The newspaper is dead. Long live the newspaper!
These are confusing times in the UK media industry. Today sees the launch of the New Day, the UK’s first new national daily paper since the Independent first published in 1986. Yet at the same time, the Independent itself is axing its print edition and going entirely online. Who’s right? Is it a new day for newspapers, or is the sun setting on print?
Back to print
The publishers of the New Day say it’s designed to lure digital readers back to print. Intended to be read in no more than 30 minutes, the New Day deliberately abandons all the norms associated with a daily paper. It has no leader column, or political point of view – and not even a website. It serves up bite-size magazine-style content, with big pictures, infographics and snappy news digests. This is a news and feature snack for the busy reader usually flicking through news on a smartphone.
It will be fascinating to see if it succeeds, but surely the industry’s momentum is heading in the opposite direction. The Guardian, the UK national paper that has made the most successful shift into digital – becoming one of the world’s leading digital news organisations – is now investing so much in online news that many think it will eventually go the way of the Independent. In fact, within 10 or 15 years, some predict that most national newspapers in the UK will be digital-only.
Same challenge for broadcasters
Digital isn’t only revolutionising the written media. TV broadcasters face the same challenge. In the same month that the Independent announced its intention to close its paper, the BBC took its youth-focused TV channel, BBC Three, off-air. The channel is now also digital only – available online and on-demand, but not on TV as we traditionally know it.
Other channels are expected to follow suit. The whole idea of TV programmes being packaged into schedules and broadcast into our homes is being fundamentally threatened by the rise of on-demand broadcasters like Netflix and Amazon. Ten years ago, I was commissioned to write a feature for Broadcast magazine called the ‘New Kings of Content’ – looking at how digital giants outside the traditional broadcast industry, such as Apple, Google and Amazon, were squaring up to television broadcasters with a new model of on-demand content.

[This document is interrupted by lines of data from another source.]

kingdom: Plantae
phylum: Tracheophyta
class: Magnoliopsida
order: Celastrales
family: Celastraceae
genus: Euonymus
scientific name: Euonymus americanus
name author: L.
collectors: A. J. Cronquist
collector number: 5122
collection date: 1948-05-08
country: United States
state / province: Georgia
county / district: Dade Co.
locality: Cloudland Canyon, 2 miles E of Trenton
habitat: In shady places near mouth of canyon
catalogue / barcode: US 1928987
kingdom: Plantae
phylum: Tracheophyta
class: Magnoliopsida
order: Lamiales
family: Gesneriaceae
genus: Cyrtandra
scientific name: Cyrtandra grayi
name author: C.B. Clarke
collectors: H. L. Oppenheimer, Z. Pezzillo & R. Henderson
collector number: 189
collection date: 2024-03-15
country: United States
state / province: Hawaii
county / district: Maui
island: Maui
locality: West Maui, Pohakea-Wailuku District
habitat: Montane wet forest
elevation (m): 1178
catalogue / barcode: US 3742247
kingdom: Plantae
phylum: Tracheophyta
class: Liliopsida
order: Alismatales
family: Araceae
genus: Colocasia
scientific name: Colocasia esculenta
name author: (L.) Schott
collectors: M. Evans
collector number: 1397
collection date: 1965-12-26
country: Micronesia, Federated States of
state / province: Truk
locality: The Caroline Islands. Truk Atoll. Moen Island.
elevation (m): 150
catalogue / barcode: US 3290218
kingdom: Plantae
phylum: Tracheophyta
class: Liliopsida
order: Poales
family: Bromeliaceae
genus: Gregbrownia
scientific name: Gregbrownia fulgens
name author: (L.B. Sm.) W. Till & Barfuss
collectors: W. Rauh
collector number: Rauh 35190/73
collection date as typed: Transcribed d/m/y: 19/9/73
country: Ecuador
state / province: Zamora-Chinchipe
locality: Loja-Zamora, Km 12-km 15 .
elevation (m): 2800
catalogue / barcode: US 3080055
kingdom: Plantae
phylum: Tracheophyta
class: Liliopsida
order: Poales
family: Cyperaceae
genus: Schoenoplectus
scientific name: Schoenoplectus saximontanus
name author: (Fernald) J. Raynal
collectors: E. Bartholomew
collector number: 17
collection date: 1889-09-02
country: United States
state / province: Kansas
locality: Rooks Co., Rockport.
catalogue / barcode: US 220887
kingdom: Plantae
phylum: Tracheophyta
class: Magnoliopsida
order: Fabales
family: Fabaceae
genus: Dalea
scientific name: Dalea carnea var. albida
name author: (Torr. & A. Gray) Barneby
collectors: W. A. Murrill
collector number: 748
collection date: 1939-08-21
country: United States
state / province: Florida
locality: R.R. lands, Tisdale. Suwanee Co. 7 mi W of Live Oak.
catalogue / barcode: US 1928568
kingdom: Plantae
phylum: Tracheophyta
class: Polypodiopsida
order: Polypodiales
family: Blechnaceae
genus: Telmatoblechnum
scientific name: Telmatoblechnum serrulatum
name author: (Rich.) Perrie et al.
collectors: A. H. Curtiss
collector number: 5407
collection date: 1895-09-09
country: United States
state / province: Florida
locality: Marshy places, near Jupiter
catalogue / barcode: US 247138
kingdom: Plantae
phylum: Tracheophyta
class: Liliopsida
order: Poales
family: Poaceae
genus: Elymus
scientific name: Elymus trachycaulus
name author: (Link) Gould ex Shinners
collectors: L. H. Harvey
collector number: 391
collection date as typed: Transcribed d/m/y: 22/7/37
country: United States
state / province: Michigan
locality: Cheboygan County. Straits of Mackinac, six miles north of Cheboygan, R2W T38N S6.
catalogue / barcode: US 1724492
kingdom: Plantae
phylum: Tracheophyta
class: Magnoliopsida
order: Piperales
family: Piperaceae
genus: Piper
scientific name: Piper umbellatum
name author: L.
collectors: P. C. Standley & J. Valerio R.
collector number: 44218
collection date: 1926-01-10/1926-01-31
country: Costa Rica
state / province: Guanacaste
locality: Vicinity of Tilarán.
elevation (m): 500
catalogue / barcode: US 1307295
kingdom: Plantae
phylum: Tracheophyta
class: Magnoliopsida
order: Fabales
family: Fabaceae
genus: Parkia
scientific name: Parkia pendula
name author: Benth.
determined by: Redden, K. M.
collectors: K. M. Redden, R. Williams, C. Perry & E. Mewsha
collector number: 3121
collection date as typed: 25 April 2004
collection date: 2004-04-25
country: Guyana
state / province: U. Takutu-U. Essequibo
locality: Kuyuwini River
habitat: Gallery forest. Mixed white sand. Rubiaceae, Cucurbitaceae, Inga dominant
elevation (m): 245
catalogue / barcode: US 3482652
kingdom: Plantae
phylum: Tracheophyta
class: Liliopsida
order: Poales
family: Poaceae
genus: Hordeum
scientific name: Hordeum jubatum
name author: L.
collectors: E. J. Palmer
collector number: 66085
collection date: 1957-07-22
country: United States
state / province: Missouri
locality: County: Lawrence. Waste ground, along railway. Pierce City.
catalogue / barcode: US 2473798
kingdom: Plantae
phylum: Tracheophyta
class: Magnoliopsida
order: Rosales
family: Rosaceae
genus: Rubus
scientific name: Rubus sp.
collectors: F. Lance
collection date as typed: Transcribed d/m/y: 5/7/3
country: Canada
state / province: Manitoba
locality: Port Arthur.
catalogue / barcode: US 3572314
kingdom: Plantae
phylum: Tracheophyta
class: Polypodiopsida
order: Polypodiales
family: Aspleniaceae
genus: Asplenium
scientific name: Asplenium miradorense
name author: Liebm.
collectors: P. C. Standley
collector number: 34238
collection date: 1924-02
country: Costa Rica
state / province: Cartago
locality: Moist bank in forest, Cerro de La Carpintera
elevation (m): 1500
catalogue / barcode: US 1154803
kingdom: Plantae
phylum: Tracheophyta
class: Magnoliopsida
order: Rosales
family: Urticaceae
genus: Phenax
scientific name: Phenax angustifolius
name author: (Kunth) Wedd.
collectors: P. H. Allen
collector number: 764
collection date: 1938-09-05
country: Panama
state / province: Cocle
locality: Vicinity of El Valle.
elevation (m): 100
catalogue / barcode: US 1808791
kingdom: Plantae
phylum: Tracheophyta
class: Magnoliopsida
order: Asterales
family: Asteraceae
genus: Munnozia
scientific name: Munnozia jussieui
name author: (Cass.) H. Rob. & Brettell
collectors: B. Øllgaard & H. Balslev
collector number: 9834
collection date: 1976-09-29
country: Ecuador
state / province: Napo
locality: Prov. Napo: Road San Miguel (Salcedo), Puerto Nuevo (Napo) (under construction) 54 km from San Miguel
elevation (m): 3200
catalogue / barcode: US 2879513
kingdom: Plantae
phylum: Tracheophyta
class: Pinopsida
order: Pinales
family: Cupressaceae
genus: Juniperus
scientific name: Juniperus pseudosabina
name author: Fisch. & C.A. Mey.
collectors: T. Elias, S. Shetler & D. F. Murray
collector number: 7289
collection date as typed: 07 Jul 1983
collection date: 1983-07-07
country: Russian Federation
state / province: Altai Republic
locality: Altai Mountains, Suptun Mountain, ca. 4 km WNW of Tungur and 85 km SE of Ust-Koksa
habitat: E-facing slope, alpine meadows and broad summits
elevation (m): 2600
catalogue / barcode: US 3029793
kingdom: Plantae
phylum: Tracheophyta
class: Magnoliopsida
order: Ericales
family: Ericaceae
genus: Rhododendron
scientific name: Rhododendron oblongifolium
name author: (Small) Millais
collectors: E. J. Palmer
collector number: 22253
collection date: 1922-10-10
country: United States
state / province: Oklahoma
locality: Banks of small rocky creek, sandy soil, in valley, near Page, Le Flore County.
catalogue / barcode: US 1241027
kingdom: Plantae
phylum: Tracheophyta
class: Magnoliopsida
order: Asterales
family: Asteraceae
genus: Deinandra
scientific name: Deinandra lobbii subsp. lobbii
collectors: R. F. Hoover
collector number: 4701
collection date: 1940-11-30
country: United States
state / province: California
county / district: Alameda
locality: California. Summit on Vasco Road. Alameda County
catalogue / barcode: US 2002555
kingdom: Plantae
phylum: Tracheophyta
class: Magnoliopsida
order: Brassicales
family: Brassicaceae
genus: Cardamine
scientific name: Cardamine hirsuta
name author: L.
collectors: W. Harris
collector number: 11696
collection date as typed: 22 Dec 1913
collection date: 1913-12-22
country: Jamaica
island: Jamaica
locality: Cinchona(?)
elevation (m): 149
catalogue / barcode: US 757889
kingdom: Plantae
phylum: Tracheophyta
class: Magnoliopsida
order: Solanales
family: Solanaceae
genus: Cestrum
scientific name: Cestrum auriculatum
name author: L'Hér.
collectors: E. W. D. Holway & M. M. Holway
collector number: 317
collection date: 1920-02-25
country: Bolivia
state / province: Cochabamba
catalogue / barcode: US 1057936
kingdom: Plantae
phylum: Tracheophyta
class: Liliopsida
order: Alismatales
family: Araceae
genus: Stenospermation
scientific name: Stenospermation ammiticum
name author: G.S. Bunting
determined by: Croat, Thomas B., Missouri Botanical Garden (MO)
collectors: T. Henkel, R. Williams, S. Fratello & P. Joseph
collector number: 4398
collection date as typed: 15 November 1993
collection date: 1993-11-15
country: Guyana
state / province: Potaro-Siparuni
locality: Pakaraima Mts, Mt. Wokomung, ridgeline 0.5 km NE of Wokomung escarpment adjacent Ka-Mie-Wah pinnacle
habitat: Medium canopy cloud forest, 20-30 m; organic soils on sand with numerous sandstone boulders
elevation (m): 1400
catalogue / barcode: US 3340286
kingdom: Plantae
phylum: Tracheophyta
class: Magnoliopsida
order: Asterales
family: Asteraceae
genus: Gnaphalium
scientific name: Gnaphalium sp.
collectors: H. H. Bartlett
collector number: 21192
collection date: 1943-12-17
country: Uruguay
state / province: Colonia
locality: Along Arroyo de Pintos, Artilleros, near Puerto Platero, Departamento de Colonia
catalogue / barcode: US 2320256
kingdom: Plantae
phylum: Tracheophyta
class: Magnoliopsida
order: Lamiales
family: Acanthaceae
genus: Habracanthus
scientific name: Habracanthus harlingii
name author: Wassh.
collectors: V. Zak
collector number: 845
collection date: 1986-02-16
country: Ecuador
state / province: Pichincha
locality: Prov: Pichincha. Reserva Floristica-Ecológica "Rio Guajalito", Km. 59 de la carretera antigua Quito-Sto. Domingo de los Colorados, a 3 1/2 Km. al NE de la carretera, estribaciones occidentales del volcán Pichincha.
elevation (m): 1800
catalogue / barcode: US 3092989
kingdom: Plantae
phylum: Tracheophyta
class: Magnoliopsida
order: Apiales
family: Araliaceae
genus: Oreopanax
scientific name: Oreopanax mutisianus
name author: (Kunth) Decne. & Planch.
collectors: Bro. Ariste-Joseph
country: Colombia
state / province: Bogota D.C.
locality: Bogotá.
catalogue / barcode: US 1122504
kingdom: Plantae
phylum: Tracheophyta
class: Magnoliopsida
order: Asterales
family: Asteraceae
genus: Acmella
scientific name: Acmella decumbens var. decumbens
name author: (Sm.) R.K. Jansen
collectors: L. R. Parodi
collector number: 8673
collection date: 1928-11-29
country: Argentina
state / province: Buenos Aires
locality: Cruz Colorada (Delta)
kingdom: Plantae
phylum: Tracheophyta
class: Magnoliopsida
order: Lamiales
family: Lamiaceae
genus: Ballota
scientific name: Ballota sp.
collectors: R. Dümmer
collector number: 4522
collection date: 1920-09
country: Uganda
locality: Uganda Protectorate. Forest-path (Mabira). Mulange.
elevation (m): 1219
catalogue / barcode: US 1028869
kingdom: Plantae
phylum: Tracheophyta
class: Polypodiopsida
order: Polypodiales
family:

As we now gorge on Netflix box-sets and see Top Gear re-launched on Amazon, how true that has turned out to be. Some observers say traditional broadcast channels, just like newspapers, are also in their final years and predict a few of the biggest names will be gone by 2026.
These are seismic shifts in media consumption. A world where old established rules are changing, with media consumed à la carte rather than served as a set menu, demands careful thinking – or rethinking – about the most appropriate manner to tell your story. Content is still king; but it’s being packaged, distributed and consumed in ever-changing ways.